## [Aim of the exercise]
Repeat the part of the NLP assignment text starting with "Choose a query" and going on through "raw = nltk.clean_html(html)", word for word.

## [Document excerpt]
╭──

For example, after you have installed easy_install, to install beautifulSoup, do the following: 

Open a command shell
Type:
% easy_install beautifulsoup4
or:
% pip install beautifulsoup4
(Again, if you installed Anaconda, beautifulsoup is already included.)

Choose a query to execute using the google package and gather about 10 hits from this site. Download the pages that your query found. Use code similar to this script to clean up the HTML of these pages: 

url = "http://www.bbc.com/news/technology-26415021"
html = urlopen(url).read()
raw = nltk.clean_html(html)
tokens = nltk.word_tokenize(raw)
You will realize that cleaning HTML is not an easy task. The JusText Python package does a very good job of cleaning up HTML by removing boilerplate HTML code around "interesting text". To install justext, use pip: 
% pip install justext

Save the resulting hits into clean text files. Then run the best POS Tagger you have available from class on the resulting text files, using the universal POS tagset for the Brown corpus (12 tags). Save the resulting tagged file into text files in the same format expected by the Brown corpus. You should gather about 50 sentences. Look at the Python code under \Python27\Lib\site-packages\nltk\corpus\reader\tagged.py to see explanations on how the nltk Brown corpus reader works.

Finally, manually review the tagged text and fix the errors you find. Put the manually tagged file into the nltk_data Brown corpus folder into one of the existing category (or if you are more ambitious in a new category in addition to 'news', 'editorial'...). Make sure the nltk corpus reader can read the new text you have just added to the Brown corpus.

Review the tagging of the new text separately (2 analyses) and compare your tagging results. Report the list of words on which your 2 manual tagging decisions are different (write a function to compare two taggings of the same text saved in 2 different tagged files.) Show the differences between each of your tags and the tags produced by the automatic tagger. Report how long it took you to check the tagging of 50 sentences.

╰──

[Stored entries]
╭──

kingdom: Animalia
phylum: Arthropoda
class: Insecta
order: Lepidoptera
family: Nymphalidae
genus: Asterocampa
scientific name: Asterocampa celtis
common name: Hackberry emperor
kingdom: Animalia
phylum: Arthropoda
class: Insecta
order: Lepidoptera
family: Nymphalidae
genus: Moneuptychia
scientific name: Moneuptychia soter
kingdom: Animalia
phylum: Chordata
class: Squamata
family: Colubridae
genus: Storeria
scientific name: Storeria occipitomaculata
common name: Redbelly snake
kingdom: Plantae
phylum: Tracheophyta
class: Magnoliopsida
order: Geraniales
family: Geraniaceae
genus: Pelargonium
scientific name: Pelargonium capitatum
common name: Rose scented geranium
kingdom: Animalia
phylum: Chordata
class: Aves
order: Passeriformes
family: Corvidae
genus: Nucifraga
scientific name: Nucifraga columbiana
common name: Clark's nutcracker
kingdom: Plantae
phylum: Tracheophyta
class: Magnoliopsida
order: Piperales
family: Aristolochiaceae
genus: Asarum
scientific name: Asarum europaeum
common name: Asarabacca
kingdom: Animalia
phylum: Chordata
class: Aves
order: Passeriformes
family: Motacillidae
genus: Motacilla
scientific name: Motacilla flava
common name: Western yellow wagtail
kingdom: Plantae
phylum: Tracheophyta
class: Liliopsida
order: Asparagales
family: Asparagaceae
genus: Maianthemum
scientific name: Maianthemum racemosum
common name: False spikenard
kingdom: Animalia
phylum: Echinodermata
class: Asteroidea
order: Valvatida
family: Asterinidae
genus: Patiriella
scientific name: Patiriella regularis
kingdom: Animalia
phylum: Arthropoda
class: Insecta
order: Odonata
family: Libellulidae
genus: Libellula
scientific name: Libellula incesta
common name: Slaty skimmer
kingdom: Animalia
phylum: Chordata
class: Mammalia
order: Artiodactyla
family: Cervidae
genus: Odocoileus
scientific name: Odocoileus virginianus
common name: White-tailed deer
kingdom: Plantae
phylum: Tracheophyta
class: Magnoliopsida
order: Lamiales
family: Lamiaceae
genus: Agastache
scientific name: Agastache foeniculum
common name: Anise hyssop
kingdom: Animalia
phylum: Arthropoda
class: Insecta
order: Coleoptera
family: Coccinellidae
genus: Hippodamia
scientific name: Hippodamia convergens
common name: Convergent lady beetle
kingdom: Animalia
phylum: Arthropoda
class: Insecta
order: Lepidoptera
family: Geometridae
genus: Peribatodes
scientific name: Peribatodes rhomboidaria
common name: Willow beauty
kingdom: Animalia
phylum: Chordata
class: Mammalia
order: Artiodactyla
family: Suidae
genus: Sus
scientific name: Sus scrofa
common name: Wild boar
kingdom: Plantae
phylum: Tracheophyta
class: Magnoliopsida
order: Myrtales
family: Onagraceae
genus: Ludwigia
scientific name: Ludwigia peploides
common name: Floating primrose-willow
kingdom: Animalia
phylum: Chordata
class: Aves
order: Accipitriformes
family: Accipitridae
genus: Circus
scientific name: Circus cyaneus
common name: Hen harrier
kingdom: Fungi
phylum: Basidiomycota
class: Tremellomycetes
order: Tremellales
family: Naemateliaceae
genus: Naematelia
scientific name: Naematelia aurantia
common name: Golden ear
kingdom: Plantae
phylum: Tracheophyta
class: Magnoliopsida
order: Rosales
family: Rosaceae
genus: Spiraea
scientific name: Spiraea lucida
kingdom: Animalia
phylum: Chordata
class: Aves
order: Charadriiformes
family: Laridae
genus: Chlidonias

╰──

## [Solution to the exercise]
Choose a query to execute using the google package and gather about 10 hits from this site. Download the pages that your query found. Use code similar to this script to clean up the HTML of these pages: 

url = "http://www.bbc.com/news/technology-26415021"
html = urlopen(url).read()
raw = nltk.clean_html(html)